The percentage of proposed general fund expenditures, by category, is outlined below.
Ledwith said he believes the superintendent’s proposed budget is “fair and responsible,” takes into account the impact of the pandemic on the town’s children, “and maintains our investment in our future and allows our schools to continue to ‘clear paths’ to create bright futures with no limits for our 9,000 students.”
Major projects included in the Capital Improvement Plan include an investment in complete streets, flood mitigation, and the start of a 15-year air quality improvement project for the nine elementary schools that lack fresh air ventilation. “Good news on this front – there may additional funding available through the governor’s budget which would allow us to shorten the duration of this project by three years,” Ledwith said of the air quality improvement program.
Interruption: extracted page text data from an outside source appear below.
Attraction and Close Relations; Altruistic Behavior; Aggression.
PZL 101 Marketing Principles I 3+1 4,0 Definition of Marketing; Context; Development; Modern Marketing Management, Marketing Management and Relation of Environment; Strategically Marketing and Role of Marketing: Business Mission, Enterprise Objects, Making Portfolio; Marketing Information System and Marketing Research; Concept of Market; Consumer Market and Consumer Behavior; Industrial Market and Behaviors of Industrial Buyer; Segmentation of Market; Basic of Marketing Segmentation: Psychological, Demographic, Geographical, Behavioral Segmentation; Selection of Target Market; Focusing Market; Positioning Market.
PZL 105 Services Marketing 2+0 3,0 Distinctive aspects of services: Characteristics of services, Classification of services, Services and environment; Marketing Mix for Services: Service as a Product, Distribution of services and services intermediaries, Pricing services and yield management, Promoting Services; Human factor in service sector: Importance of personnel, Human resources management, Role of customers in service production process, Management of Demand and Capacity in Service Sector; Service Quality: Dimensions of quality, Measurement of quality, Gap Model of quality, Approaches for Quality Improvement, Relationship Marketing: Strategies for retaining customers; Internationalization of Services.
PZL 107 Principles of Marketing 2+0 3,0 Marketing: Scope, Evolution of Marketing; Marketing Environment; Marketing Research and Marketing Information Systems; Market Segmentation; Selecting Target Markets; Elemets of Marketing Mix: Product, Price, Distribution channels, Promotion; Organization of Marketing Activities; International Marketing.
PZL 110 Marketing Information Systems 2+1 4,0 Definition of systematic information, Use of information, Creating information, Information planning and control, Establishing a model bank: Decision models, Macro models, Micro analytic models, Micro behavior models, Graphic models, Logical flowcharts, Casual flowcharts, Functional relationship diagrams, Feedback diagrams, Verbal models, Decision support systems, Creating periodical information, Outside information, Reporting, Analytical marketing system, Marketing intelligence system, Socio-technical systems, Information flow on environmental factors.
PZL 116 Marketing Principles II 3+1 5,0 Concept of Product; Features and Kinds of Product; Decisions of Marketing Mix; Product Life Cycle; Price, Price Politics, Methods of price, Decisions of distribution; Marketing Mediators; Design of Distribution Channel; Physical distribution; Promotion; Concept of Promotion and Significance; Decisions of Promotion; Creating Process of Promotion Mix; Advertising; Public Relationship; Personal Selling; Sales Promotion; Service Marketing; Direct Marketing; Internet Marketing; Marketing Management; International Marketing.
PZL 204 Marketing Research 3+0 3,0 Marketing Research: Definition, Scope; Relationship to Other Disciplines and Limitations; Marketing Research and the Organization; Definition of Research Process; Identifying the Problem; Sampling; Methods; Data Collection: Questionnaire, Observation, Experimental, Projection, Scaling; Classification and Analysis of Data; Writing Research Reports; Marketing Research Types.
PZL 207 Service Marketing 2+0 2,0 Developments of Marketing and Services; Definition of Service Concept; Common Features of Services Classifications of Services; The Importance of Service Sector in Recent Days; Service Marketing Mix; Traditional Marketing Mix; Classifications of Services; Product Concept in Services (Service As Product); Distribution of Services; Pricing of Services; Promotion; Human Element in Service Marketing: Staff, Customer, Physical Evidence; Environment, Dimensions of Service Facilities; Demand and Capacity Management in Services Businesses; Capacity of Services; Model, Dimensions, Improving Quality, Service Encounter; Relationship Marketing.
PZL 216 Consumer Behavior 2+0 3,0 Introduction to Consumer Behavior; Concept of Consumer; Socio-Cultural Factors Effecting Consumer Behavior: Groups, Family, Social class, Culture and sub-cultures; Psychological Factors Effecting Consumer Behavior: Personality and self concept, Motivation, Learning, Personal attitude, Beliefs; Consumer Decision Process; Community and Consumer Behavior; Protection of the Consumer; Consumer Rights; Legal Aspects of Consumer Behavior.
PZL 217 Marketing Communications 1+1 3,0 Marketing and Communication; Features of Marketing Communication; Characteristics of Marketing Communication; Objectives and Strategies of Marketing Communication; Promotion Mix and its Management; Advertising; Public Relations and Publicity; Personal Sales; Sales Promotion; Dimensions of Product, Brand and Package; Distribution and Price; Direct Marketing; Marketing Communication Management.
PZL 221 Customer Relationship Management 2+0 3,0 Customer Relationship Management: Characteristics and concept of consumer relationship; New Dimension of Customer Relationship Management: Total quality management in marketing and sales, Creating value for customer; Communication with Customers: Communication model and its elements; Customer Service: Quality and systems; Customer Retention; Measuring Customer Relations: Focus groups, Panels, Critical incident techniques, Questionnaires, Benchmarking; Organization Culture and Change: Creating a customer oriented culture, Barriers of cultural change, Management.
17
On the revenue side, state aid – primarily Education Cost Sharing – is roughly unchanged. The governor has proposed a cap of 29 mills on automobiles, but since that is not guaranteed to be passed by the legislature, the budget contemplates a universal mill rate. Ledwith noted that if the capped mill rate passes, the town will modify the budget to reflect that reduction and the aid the state will provide the town in return to compensate for the decrease in property tax revenue.
There is a $4.1 million decrease in Intergovernmental Revenue, but that’s because last year the town used more than $4 million in American Rescue Plan Act funds to compensate for lost revenue.
“We believe this budget addresses the diverse needs of our community while being mindful of our responsibility to our taxpayers,” Ledwith said. The budget “is a fiscally sound financial plan designed to provide outstanding services that are critical to maintaining our quality of life and our standing as one of the nation’s premier communities.”
The Town Council will be reviewing the budget in detail over the upcoming weeks, and will also hold several budget workshops.
The public will have the opportunity to comment on the budget at public hearings scheduled for Wednesday, March 16, at 2 p.m., and Wednesday, April 6, at 6 p.m. Workshops are on March 16 at 6:30 p.m., Wednesday, March 30 at 6:30 p.m. (along with the Board of Education), Wednesday, April 6, at 6:30 p.m. (directly after public hearing), and Monday, April 18 at 6:30 p.m.
Upcoming public meetings related to the Board of Education budget include:
- Budget Workshop No. 1, Wednesday, March 9, 7 p.m.
- Board Public Hearing, Wednesday, March 23, 7 p.m.
- Budget Workshop No. 2, Wednesday, March 23, following Public Hearing
- Board Budget Adoption, Tuesday, April 5, 7 p.m.
- Town Council Budget Adoption, Monday, April 25, 7 p.m.
The Town Council is scheduled to adopt the budget on Monday, April 25, 2022. That meeting will begin at 7:30 p.m.
All budget documents, including the Budget in Brief, will be posted on the town’s website for review on Wednesday, March 9.